§ READING TEXT:
********************

The episode was written by Andrew Guest, his sixth writing credit of the series. It was directed by executive producer Joe Russo, his 15th directing credit of the series. It was reported of February 28, 2011, by Entertainment Weekly that Josh Holloway would guest star in the season finale as a mysterious character.

Originally scheduled to air as an hour-long season finale on May 12, 2011, the episodes were split into two parts airing May 5 and May 12, respectively. Regarding the concept of the two-part season finale and the return to paintball, creator Dan Harmon said, "It's designed to exist both as one story but also two separate episodes. [The first] one has a Sergio Leone Western motif, so there's more emphasis on tension, scarcity of ammo, and who might draw on who. But the second one erupts – the Western motif falls away and all out war ensues. There's a kind of an epic, wartime, band-of-rebels-against-a-larger-force Star Wars feel to the second one ... If we only did the Western one, there might have been some people who said, 'Oh it's great, but it's not "Modern Warfare". And then there's other people who, if we had only done 'Modern Warfare', would say, 'Eh, same thing again.

==Cultural references==
The episode is a tribute to Western films, specifically the Dollars Trilogy by Sergio Leone.

Fort Hawthorne is an homage to the Gem Saloon.

Abed notes that Holloway's character is handsome enough for network television – a nod toward Holloway's performance on ABC's Lost as James "Sawyer" Ford.

Troy's outfit is a tribute to Bart played by Cleavon Little from Blazing Saddles.

==Reception==

In its original American broadcast on May 5, 2011, "A Fistful of Paintballs" was viewed by an estimated 3.49 million live viewers. The episode received positive reviews from critics, much like "Modern Warfare". Several critics noted the obvious comparisons to "Modern Warfare" when reviewing the episode, saying it does not top "Modern Warfare", but is a worthy companion episode.

Emily St. James of The A.V. Club commented the episode "isn't the season's funniest episode, but it might be the most FUN, and that's where the episode, ultimately, gets me." She also said, "There are so many goofy, winning touches in this episode that it almost feels churlish to write too much that's negative about it." Although she graded the episode an A−, she felt "that it's hard to watch the first half of an intended two-parter and be able to say much about the work as a whole. I'll say that I think this is a pretty great set-up, but it's essentially ALL set-up, and that means a lot of how successful it is depends on next week's episode and how it goes." Kelsea Stahler of Hollywood.com called the episode "a worthy paintball redux" and "a fun, riotous companion to the classic episode."

HitFix critic Alan Sepinwall applauded the episode, saying "the new installment went for depth instead of breadth, focusing entirely on the style of the spaghetti Western and doing a very impressive job of it. The revamped opening credit sequence was gorgeous, the score sounded very much like Ennio Morricone's work on The Good, the Bad and the Ugly, the different showdowns had the requisite number of close-ups, etc." He also enjoyed Alison Brie's performance as Annie, commenting that "She was so fierce, so kickass as a strong loner heroine that I could very easily imagine her as the lead of an actual, not-for-laughs Western." TV Fanatic reviewer Jeffrey Kirkpatrick loved the episode, saying that it even tops the original paintball episode and very much enjoyed the performance of Brie, calling her a "showstopper". Eric Koreen of the National Post said the episode "was daring, stunningly shot and completely unafraid to try to do more than any sitcom ought to."

After watching the second season's finale, Marvel Studios president Kevin Feige hired Joe and Anthony Russo to direct the 2014 film Captain America: The Winter Soldier.

********************

§ TASK REQUIREMENTS:
(a) Turn the paragraph of the episode text that begins "In its original American broadcast" into a short list that keeps its main facts.
(b) Repeat word for word the part of the episode text starting at "Fort Hawthorne is" and ending at "worthy companion episode.".

§ Figure understanding tasks:
********************

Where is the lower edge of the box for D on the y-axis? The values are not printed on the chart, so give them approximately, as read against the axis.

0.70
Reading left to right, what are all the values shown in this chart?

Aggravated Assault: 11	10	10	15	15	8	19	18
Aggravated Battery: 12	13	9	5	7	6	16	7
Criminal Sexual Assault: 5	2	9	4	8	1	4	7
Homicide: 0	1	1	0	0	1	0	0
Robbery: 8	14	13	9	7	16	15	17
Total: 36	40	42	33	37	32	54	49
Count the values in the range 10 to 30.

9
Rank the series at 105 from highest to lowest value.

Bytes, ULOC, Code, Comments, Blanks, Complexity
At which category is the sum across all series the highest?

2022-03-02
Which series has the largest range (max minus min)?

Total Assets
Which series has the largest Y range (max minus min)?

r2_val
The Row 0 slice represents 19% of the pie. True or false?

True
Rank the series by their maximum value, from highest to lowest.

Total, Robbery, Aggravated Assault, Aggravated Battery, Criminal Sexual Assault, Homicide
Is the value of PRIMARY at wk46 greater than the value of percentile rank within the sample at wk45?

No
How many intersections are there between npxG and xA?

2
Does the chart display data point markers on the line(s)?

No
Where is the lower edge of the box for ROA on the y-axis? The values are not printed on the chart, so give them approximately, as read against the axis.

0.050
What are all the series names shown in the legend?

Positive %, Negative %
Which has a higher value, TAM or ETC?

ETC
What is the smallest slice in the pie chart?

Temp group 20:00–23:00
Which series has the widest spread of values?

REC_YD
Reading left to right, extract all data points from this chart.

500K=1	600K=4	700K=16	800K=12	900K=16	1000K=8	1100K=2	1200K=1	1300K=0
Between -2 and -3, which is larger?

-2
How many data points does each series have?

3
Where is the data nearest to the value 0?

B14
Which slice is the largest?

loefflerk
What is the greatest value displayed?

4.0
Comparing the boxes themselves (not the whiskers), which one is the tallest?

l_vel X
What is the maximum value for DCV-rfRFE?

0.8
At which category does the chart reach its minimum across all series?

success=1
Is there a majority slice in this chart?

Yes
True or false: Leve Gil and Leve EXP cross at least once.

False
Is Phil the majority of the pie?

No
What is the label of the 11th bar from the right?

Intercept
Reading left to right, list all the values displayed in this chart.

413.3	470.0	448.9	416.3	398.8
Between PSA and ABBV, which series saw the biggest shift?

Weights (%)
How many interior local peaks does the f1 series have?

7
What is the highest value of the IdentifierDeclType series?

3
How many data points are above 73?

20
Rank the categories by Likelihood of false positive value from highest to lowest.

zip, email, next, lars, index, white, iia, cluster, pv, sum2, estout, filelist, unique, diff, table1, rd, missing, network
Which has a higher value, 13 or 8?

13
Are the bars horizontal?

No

********************

§ ANSWERS TO THE TASKS:
(a)
- First American broadcast: May 5, 2011, drawing an estimated 3.49 million live viewers.
- Critics gave it positive reviews, as they had "Modern Warfare."
- Several critics compared it to "Modern Warfare" and said it doesn't top that episode but is a worthy companion to it.

(b)
Fort Hawthorne is an homage to the Gem Saloon.

Abed notes that Holloway's character is handsome enough for network television – a nod toward Holloway's performance on ABC's Lost as James "Sawyer" Ford.

Troy's outfit is a tribute to Bart played by Cleavon Little from Blazing Saddles.

==Reception==

In its original American broadcast on May 5, 2011, "A Fistful of Paintballs" was viewed by an estimated 3.49 million live viewers. The episode received positive reviews from critics, much like "Modern Warfare". Several critics noted the obvious comparisons to "Modern Warfare" when reviewing the episode, saying it does not top "Modern Warfare", but is a worthy companion episode.